Saved data entries:
=== Begin Enclosure ===

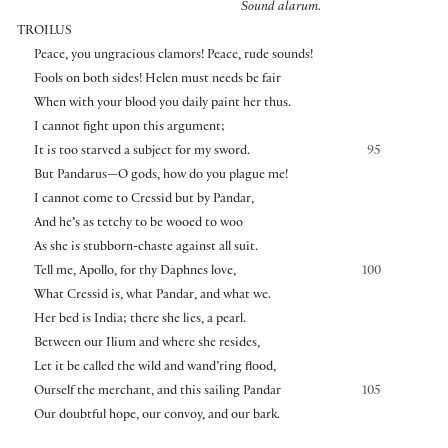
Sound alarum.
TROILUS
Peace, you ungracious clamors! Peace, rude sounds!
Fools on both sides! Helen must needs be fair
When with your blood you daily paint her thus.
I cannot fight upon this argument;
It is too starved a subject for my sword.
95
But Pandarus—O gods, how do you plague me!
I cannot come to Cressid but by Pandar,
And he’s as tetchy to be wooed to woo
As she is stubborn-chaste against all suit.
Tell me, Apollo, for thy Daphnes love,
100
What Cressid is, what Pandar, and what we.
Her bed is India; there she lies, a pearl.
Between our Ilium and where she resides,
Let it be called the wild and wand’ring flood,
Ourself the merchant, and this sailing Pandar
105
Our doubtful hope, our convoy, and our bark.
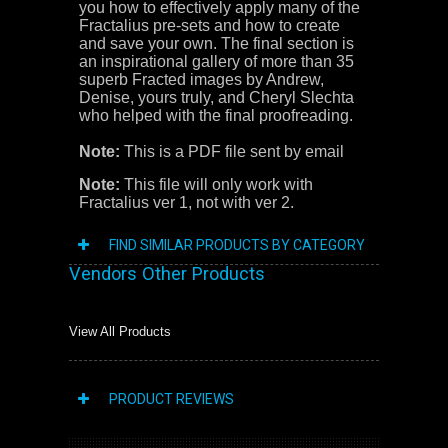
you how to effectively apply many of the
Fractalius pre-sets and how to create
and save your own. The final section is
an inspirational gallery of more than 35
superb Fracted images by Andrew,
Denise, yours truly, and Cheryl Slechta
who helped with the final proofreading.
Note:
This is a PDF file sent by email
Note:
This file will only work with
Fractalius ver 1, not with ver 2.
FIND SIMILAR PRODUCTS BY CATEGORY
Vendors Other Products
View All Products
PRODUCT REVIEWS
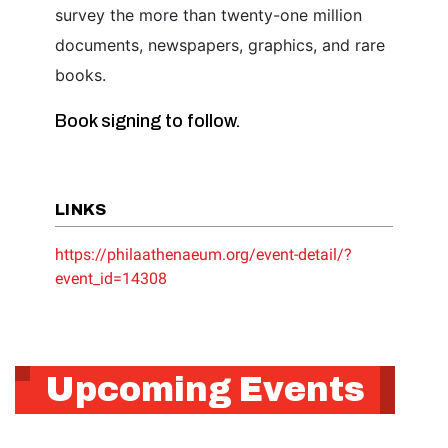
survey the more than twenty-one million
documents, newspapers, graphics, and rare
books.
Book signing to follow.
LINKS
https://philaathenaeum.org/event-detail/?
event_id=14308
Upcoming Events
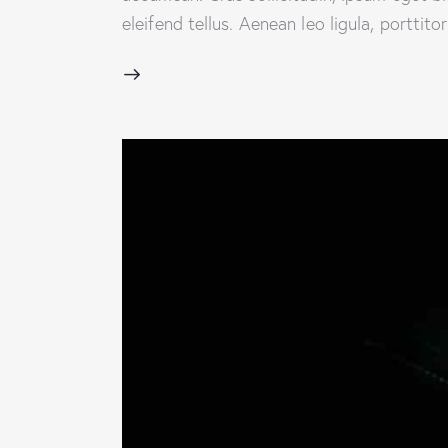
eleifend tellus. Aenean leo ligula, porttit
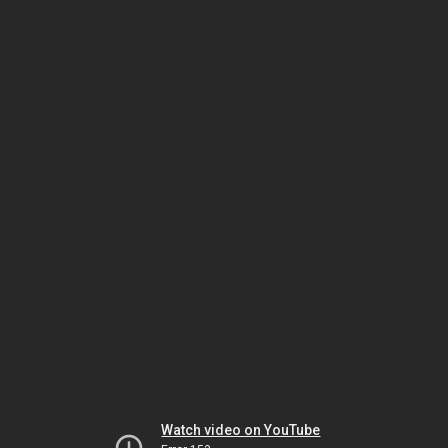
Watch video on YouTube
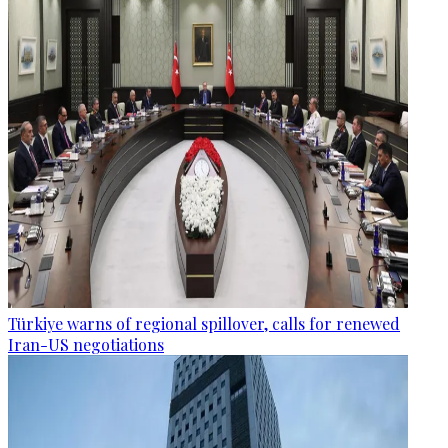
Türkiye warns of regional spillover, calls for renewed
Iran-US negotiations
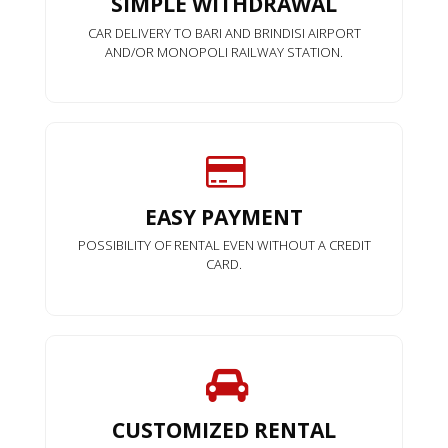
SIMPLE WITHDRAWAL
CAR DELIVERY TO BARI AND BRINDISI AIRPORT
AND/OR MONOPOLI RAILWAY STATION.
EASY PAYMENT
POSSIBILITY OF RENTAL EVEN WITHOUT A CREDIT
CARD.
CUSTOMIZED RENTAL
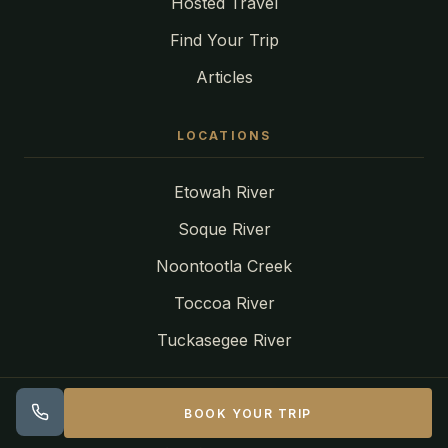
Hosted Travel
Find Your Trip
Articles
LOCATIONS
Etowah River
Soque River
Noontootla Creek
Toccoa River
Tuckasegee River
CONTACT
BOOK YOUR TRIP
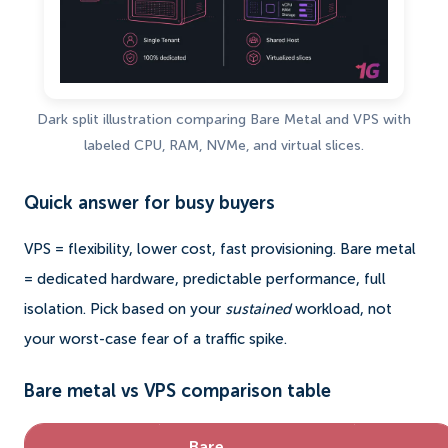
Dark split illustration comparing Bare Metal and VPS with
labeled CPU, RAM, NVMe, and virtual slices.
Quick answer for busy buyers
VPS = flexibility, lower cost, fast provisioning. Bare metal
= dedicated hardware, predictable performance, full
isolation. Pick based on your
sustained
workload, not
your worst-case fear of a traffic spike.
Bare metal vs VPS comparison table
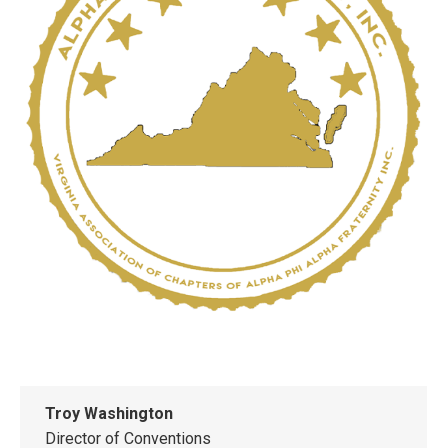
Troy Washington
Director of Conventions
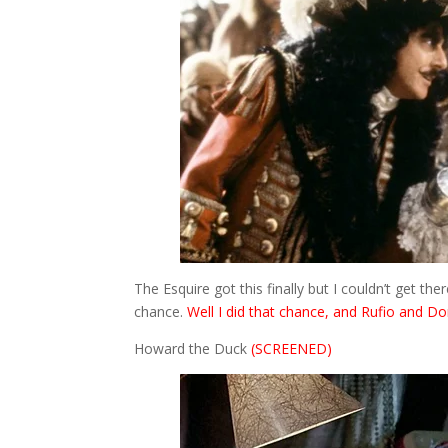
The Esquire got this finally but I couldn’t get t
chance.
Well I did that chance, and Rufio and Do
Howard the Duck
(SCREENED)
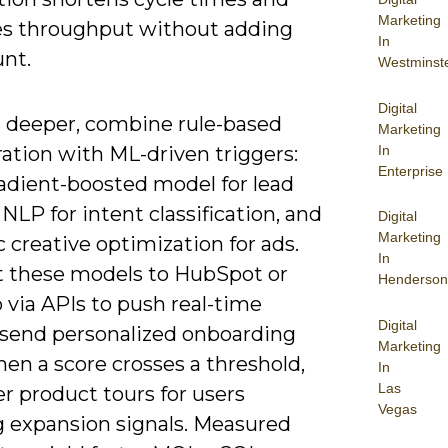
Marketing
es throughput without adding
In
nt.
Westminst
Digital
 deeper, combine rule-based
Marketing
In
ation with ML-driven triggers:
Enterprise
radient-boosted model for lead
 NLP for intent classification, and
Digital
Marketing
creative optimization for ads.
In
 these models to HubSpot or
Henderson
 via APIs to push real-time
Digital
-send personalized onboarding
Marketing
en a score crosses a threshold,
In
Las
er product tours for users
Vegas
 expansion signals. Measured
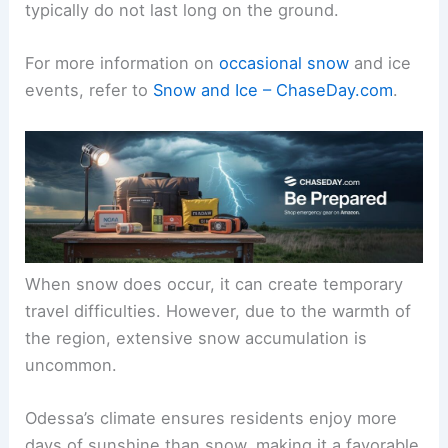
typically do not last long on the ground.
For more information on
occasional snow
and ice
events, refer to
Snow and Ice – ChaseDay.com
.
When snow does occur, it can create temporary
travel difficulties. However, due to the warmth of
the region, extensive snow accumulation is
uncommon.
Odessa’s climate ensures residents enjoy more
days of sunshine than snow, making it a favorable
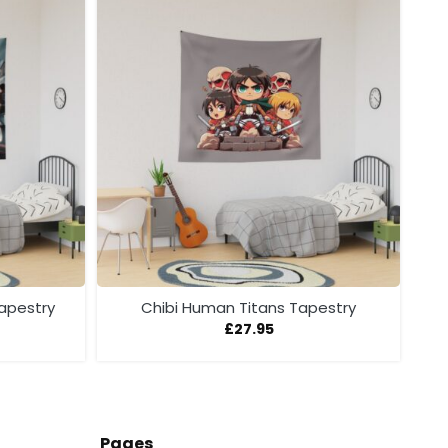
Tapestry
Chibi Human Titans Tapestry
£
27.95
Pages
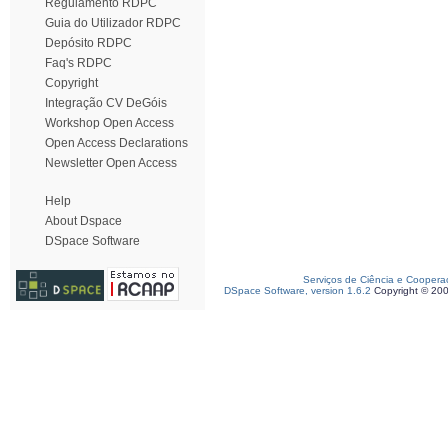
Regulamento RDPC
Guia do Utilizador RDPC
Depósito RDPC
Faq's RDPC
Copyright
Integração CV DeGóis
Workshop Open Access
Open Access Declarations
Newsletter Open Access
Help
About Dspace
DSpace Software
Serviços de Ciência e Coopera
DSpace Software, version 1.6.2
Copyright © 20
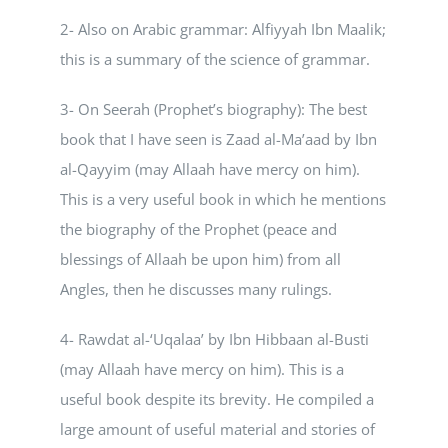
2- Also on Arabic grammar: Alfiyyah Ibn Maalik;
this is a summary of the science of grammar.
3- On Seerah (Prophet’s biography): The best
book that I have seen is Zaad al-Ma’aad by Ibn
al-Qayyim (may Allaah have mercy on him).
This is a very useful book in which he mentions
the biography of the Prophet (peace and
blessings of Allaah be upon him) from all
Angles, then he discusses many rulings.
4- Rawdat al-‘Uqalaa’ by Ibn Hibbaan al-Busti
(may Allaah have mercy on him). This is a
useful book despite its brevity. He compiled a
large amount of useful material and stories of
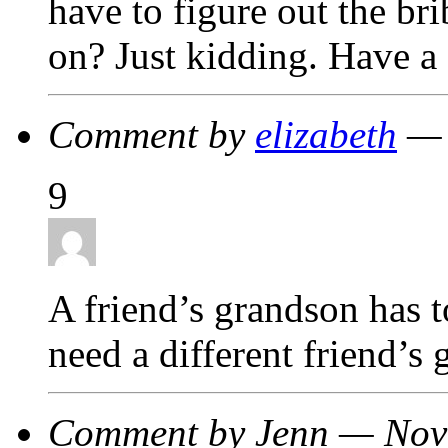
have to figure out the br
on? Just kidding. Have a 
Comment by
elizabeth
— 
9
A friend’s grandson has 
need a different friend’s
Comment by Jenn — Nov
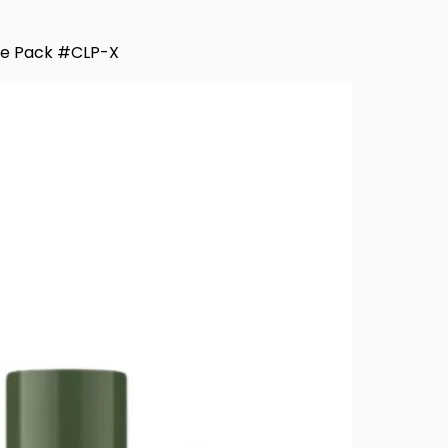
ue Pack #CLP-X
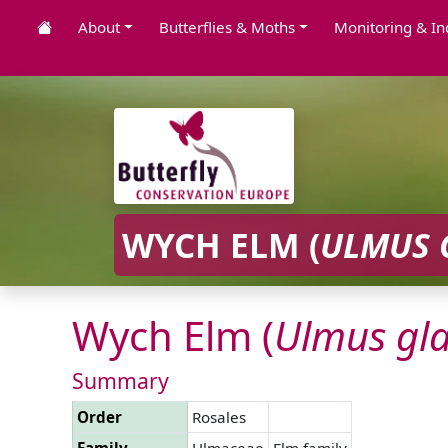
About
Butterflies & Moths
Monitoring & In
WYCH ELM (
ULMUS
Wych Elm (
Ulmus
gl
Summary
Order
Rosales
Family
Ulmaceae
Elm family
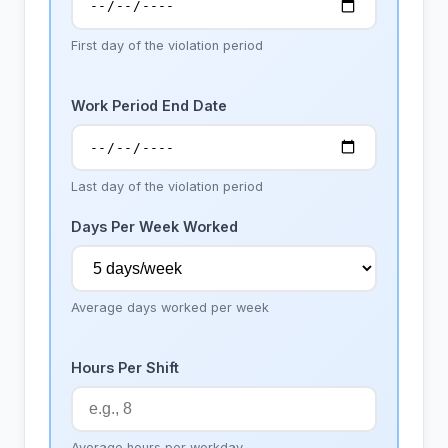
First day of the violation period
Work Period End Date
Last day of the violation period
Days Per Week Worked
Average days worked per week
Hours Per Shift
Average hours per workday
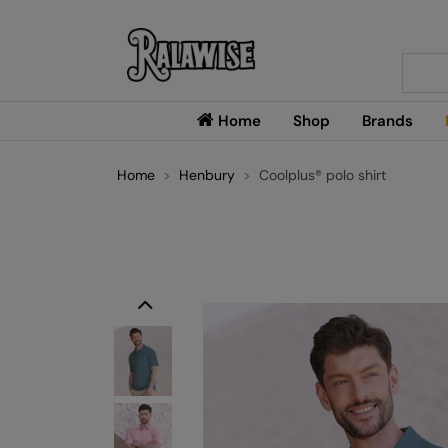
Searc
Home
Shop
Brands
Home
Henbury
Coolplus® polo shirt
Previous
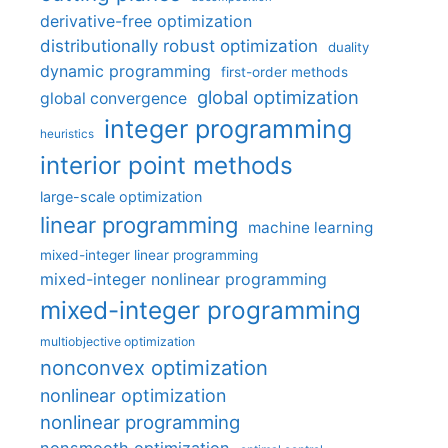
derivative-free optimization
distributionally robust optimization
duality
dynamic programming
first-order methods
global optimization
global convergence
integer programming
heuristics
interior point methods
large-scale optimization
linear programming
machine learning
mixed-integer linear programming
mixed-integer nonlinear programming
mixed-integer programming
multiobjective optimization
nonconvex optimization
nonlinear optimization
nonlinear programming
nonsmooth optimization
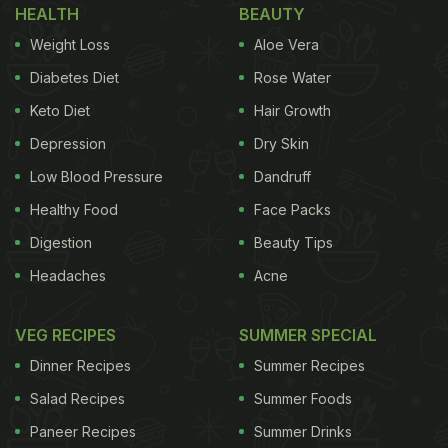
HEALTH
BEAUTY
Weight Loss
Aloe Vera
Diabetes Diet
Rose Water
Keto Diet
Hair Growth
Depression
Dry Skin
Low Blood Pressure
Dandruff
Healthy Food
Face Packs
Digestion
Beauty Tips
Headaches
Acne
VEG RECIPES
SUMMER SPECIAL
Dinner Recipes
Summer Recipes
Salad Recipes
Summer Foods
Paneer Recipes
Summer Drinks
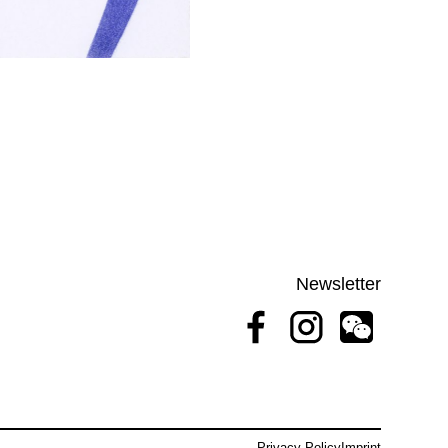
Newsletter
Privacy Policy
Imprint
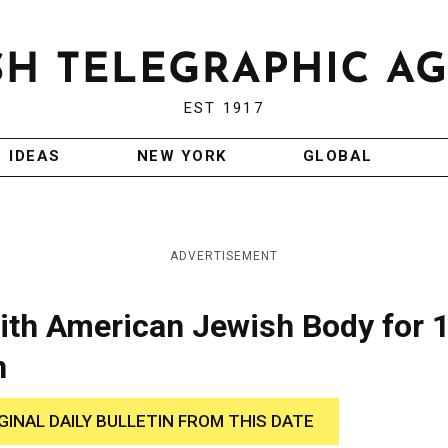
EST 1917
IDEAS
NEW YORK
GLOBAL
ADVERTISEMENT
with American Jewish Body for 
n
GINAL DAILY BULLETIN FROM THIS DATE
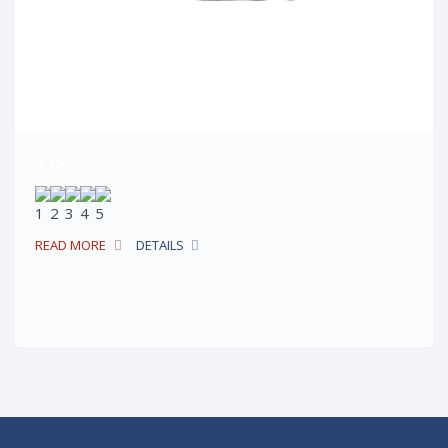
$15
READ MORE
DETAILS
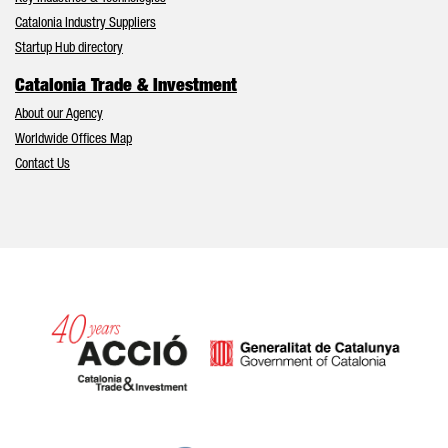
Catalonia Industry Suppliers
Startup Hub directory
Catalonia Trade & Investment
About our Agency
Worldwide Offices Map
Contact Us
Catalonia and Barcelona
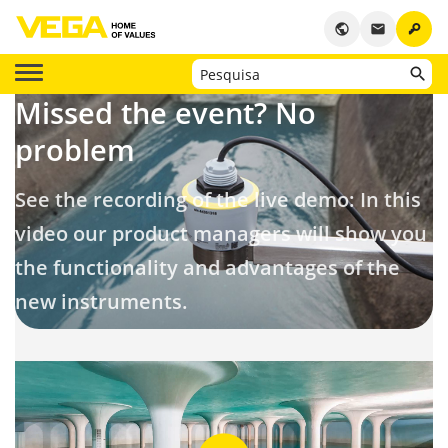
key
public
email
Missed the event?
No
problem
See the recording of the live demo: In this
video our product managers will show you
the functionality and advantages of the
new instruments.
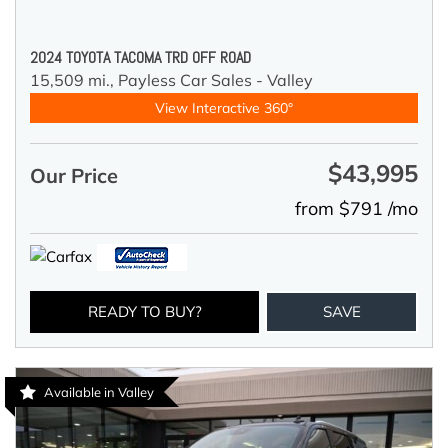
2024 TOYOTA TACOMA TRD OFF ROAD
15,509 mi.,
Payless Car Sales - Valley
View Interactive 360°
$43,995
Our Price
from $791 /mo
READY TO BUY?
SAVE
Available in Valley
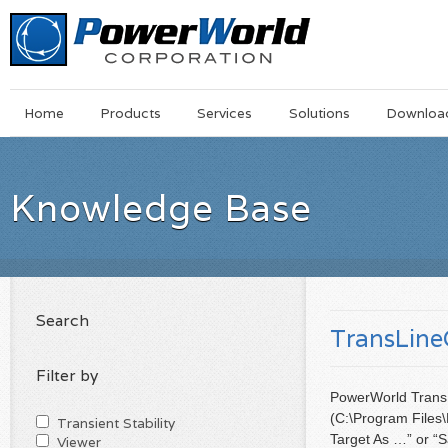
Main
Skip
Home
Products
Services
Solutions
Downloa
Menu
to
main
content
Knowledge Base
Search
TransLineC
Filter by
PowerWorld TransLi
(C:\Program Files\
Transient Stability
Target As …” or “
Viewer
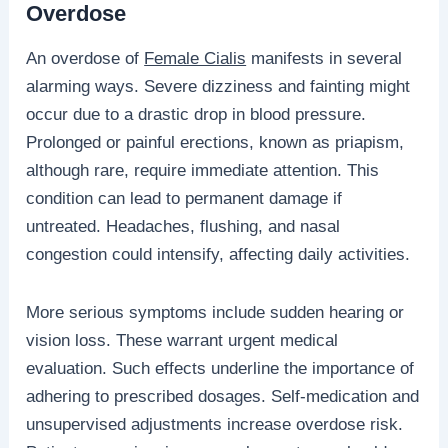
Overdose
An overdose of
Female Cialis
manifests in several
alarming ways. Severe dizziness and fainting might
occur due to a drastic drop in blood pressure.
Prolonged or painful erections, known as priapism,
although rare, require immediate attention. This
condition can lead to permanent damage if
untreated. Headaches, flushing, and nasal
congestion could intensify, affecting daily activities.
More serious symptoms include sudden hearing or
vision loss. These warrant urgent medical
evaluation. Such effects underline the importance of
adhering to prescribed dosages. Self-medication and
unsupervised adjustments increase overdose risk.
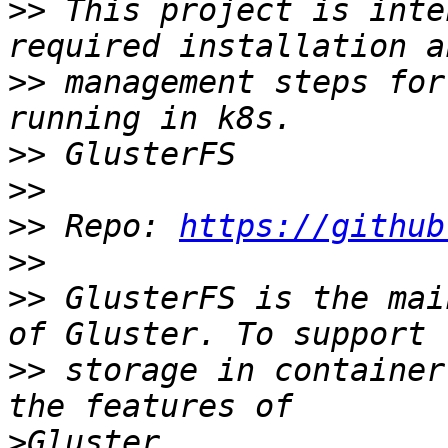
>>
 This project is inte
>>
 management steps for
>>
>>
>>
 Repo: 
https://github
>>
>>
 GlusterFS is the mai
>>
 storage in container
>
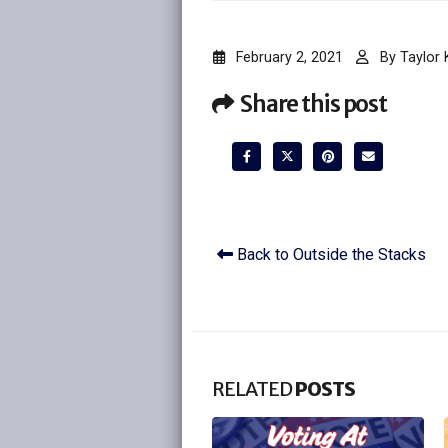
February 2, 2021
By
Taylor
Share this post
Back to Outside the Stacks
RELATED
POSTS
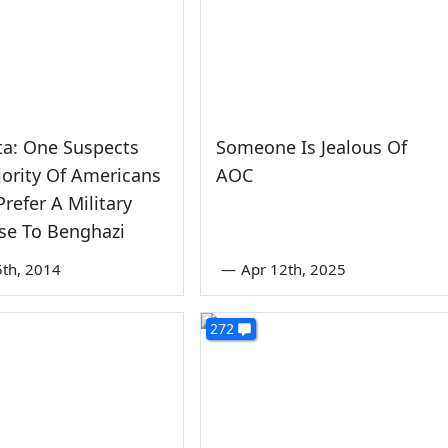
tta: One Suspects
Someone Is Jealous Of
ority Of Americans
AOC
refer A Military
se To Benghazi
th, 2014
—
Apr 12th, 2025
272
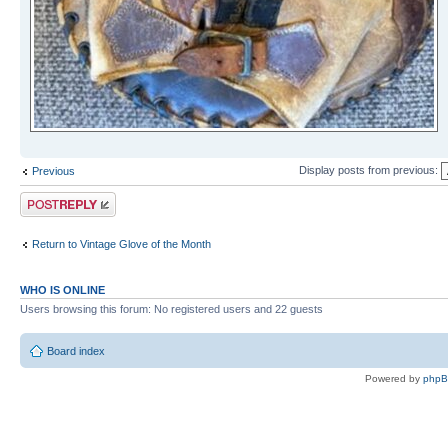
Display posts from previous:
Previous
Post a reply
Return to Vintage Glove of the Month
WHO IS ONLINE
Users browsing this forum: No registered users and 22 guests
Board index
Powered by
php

=== End Enclosure ===

INSTRUCTIONS FOR THE TASK
Wherever a line in the records above includes "Valley", count it, then give the total and nothing besides.

EXERCISE RESULT
2